“It’s a process.”
How many times have we heard that?
When I hear “it’s a process”, I immediately think, ‘okay, so when is the process going to be OVER?!’
Let me be perfectly honest and say – I don’t like this concept! I don’t want things to be a ‘process’! I want to know the path, follow the steps and arrive without a whole lot of struggle! It turns out that after my (clear my throat) years on this earth I am still doing my darndest to will myself out of any ‘process’ and push myself to ‘arrive’ as quickly as possible. Forget the ‘it’s a journey’ concept, I want the ‘I Dream of Genie’ power…fold my arms, nod my head, lesson learned.
This deep desire for instant, solid truth, and flawless application sounds an awful lot like my old friend Mr. Perfection. Didn’t I kill Mr. Perfection when I declared to the world that I was okay with being ‘ordinary’? It turns out that declaring this truth doesn’t make it any more appealing or palatable to my true self! I think I have understood for sometime that I need to be more accepting of my flaws; the creation of my blog was birthed out of the desire to record the ‘process’ (there’s that word again) of what it means to acknowledge, accept, and ultimately love my ordinary self. However, as of late, it isn’t the ‘ordinary’ concept that makes me cringe, but the arduous ‘becoming’ that has proven most difficult.
‘Becoming’ suggests, as it’s definition states,the process of coming to be somethingor in the world of philosophy, moving from one state into another. I have, for quite some time longed to BE something solid or sound; to know myself, and behave or act out of this knowing. Such phrases as ‘comfortable in my own skin’ or ‘like a fish in water’ come to mind when I think of how I long to feel about myself and my situation. I feel like I am in constant anticipation of arriving at my ‘destination’ or ‘destiny’, but I just keep missing the bus!
There is a quote that I love that, in my opinion, perfectly explains this deep desire I have to move from daily struggles into a more peaceful, knowing destination: “Just when the caterpillar thought the world was over, it became a butterfly.” When do I get to evolve from an itty-bitty caterpillar, whose very movement and existence seems inconsequential all while inching around in the dirt to finally bursting open in full flight on my new, beautiful, more powerful and effective wings?! I must confess, that although there are many benefits to being ‘ordinary’, there is a deep, gnawing in the pit of my stomach to ditch the dirt and start flying already.

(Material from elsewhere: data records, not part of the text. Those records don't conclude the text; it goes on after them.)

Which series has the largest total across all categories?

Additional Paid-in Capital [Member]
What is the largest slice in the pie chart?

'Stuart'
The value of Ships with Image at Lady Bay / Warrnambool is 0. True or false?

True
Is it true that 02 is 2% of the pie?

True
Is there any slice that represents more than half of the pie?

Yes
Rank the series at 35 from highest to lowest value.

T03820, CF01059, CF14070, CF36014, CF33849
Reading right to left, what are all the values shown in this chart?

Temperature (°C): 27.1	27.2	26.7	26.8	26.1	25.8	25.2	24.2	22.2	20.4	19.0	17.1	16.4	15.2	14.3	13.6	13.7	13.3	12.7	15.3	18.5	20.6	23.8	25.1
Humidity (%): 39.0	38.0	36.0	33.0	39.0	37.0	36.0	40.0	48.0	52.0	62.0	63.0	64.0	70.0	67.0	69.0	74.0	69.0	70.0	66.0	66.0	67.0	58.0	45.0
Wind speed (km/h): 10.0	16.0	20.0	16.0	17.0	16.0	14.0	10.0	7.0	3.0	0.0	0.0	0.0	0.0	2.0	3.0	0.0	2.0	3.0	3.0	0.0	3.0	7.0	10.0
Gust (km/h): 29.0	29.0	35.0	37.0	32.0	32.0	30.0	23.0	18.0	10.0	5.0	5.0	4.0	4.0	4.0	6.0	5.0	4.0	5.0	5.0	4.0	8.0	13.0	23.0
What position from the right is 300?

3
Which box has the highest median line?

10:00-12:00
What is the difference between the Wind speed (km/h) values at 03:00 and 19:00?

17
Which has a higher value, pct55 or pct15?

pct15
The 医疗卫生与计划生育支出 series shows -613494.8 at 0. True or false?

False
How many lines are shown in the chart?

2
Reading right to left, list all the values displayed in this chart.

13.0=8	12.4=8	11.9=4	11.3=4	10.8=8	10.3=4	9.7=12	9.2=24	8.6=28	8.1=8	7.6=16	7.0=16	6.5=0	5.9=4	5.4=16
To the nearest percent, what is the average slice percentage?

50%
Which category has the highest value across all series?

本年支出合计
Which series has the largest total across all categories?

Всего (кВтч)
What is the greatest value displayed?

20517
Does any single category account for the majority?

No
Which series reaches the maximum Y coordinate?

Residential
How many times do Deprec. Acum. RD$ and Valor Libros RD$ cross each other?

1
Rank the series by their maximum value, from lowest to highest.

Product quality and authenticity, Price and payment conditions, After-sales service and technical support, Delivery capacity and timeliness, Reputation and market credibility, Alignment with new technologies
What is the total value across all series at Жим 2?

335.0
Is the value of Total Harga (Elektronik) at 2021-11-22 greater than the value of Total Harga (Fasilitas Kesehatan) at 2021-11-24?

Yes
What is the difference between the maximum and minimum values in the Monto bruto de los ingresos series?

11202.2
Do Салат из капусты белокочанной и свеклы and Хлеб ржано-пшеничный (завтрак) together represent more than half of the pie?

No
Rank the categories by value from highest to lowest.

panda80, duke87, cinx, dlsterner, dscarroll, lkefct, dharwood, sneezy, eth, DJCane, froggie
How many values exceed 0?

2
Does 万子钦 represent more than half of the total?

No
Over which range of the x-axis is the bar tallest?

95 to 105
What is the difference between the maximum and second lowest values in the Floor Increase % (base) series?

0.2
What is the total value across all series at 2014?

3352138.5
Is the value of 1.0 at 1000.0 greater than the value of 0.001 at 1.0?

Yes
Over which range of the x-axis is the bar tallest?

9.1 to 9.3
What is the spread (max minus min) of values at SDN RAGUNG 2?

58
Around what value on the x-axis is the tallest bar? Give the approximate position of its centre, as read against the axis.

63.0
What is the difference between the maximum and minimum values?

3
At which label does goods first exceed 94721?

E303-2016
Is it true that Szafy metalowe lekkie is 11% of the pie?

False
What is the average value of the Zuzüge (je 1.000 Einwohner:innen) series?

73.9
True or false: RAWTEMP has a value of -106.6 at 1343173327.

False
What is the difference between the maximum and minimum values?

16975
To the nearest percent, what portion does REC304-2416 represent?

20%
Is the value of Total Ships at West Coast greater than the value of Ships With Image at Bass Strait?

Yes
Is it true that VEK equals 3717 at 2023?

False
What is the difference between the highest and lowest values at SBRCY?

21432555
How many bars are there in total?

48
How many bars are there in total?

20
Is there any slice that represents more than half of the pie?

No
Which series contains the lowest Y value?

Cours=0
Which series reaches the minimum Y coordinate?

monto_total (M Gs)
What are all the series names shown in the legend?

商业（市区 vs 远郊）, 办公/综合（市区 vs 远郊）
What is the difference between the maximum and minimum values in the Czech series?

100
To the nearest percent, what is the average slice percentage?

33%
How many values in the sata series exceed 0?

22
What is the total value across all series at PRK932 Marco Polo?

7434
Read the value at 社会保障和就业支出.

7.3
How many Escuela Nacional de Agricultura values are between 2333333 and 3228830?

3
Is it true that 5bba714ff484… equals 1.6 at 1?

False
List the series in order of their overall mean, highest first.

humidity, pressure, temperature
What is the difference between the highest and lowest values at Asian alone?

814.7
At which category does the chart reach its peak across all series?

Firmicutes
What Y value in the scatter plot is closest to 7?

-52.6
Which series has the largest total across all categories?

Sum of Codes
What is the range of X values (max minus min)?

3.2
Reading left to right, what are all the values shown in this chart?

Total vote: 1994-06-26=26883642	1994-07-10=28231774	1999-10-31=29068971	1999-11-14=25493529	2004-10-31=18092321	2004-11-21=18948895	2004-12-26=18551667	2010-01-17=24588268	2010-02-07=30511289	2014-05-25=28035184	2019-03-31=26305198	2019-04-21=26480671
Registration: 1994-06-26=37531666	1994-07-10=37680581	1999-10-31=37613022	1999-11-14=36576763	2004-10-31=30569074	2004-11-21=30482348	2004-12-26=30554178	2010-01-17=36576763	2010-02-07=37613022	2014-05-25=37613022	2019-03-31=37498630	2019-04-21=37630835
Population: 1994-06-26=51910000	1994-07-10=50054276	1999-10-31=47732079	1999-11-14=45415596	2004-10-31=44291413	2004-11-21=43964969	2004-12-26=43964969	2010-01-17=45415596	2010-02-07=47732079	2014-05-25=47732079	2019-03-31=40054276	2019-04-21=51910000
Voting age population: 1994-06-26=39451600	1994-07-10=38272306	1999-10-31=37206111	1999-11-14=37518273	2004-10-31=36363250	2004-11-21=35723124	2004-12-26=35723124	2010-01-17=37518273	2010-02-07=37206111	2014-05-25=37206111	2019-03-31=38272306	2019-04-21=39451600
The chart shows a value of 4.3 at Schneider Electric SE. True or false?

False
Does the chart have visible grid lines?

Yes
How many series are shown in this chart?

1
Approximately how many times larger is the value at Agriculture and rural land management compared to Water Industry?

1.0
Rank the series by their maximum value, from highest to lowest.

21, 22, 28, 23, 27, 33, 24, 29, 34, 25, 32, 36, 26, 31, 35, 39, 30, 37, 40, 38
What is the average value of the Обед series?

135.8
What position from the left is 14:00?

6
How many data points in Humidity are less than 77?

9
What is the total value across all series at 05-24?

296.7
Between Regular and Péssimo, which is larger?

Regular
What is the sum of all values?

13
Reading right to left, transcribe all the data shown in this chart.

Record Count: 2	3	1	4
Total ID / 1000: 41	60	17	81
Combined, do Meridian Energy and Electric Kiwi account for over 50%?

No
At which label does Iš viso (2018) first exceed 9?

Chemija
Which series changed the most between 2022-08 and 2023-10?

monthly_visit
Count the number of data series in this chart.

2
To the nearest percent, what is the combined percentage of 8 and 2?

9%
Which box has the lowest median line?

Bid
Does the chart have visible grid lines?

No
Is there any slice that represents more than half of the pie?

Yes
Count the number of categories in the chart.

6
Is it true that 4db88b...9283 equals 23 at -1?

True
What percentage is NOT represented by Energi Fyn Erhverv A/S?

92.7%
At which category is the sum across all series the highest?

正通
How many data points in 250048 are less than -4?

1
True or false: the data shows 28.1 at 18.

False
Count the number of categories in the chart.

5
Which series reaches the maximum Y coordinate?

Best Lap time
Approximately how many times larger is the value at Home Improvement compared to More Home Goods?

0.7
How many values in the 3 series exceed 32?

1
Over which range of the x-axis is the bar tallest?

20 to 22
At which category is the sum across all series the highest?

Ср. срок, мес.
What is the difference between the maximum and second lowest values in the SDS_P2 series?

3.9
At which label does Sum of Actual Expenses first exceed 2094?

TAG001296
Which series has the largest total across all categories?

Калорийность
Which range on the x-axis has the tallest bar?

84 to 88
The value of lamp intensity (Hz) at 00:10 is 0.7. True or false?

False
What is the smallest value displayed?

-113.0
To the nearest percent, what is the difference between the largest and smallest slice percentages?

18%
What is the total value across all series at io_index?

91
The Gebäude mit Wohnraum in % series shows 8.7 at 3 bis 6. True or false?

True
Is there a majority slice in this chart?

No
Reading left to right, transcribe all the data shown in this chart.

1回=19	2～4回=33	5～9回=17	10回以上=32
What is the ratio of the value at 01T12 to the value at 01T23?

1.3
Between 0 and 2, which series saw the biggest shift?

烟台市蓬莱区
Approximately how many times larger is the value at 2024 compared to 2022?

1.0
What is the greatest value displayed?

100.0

So, how do I get there? How do I move from one state into another? It’s a process! Ugh! Here I am, 1 year and 4 ½ months (who’s counting?) into a much needed break from my often busy and all consuming career. I took this time off to be with my family, to ‘cocoon’ for awhile, and to allow some changes to take place, both in me and around me. If you had spoken to me a year ago, I would’ve been hopeful that this ‘process’ would now be over and I would be out flying around again on my new wings. Instead, here I am, still struggling to accept that the journey I am taking isn’t quick and painless but often slow and sometimes painful. However, inspite of, or sometimes because of this difficult time, there is also great beauty and a deep, lasting joy that, at times, emerges. Perhaps they are a foreshadowing or foretaste of something that is growing, but not quite ready. After all, it isn’t until the caterpillar submits itself to be broken, opened up, insides exposed that the metamorphosis begins. I believe I have to be willing to do the same. I must be willing to submit myself to the sometimes difficult and often painful ‘process’ of life in order to develop a stronger, deeper, lasting joy and freedom. Choosing to believe, that as Psalm 30:5 says: Although there may be pain in the night – the joy comes in the morning.